Hi, I'm Rip.
I've spent much of my life in environments where calm isn't optional.
From service in the Royal Navy to humanitarian rescue operations, emergency response, water safety and ultra-endurance challenges, the environments have changed, but the principles have remained remarkably similar.
Stay calm.
Pay attention.
Be useful.
Don't be shit.
Over the years I've served as a Rescue Swimmer, Medical First Responder, Lifeguard Supervisor, AIDA Safety Freediver and water-safety professional. I've supported humanitarian rescue operations, emergency medical responses, large-scale events and individuals facing significant physical, cognitive and behavioural challenges.

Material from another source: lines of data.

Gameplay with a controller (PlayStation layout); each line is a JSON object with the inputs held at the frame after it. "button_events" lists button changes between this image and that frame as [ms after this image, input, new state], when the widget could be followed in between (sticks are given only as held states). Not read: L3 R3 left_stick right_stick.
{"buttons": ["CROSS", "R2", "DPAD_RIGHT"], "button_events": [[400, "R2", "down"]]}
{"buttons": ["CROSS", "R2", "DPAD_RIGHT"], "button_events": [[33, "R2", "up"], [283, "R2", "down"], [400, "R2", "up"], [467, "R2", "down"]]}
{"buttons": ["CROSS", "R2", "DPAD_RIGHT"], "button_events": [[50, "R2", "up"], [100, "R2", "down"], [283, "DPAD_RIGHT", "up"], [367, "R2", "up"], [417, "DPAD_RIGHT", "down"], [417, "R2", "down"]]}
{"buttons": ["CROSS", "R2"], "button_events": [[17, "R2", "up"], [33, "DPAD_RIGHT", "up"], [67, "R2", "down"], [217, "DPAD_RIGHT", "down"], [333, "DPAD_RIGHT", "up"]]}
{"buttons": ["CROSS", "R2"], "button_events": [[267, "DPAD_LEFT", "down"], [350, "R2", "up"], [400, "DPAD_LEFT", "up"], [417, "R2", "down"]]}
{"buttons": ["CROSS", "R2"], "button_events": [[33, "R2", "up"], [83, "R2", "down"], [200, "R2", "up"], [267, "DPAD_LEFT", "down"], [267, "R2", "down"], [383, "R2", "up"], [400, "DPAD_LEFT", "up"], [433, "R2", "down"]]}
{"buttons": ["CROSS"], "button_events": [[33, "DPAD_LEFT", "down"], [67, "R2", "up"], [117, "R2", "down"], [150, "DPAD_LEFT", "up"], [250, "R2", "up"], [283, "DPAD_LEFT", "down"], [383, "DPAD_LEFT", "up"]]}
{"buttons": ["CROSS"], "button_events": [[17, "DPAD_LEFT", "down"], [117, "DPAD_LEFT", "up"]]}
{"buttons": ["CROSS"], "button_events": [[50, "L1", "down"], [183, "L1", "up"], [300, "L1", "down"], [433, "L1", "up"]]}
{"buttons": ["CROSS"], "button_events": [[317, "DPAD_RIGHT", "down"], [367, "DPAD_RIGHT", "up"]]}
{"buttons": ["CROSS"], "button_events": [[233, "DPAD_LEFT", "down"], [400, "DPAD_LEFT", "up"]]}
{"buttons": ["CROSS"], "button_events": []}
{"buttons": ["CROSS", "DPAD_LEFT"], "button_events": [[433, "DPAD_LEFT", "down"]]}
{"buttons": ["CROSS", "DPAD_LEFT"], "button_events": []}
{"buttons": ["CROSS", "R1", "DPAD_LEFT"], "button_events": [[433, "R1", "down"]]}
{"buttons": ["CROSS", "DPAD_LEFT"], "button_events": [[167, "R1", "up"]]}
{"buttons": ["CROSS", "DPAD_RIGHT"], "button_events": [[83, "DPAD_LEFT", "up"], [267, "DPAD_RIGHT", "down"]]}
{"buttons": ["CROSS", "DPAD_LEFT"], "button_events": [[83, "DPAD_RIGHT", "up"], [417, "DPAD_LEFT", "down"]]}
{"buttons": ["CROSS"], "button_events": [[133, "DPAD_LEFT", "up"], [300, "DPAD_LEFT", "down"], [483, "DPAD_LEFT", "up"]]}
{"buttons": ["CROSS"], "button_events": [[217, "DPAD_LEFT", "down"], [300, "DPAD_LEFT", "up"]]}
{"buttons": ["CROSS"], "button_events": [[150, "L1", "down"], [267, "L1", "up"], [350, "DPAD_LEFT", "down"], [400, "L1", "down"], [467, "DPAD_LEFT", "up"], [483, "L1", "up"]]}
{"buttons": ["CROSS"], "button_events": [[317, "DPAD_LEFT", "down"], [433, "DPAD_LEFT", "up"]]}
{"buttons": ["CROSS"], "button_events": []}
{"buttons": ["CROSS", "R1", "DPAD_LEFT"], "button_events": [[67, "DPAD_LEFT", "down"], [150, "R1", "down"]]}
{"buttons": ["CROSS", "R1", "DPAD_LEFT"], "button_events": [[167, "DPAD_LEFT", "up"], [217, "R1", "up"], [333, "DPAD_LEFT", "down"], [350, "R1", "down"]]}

Before all of that, I served in the British Armed Forces, where reliability, accountability and discipline weren't personality traits they were requirements.
These experiences taught me something simple.
Competence is rarely loud.
Most of the time it looks like preparation, consistency and doing the right thing when nobody is watching.
Outside of my professional life, I spend a lot of time doing unnecessarily long things.
Ultra-endurance events.
Ultrarunning.
Long-distance finswimming.
Freediving.
Rucking.
Bodyboarding.
The occasional adventure that sounds like a good idea until about halfway through.
I'm not fast.
Not famous.
Not particularly graceful.
The machinery creaks more these days than it used to.
But I'm still here.
Still lacing up.
Still getting in the water.
Still curious about what's possible.
This website isn't a polished personal brand.
It's a collection of experiences, lessons, mistakes, adventures, setbacks and occasional successes gathered along the way.
No grand plan.
No guru wisdom.
Just a bloke trying to stay useful, keep learning and see what happens next.
Not perfect. Not famous. Just stubbornly present.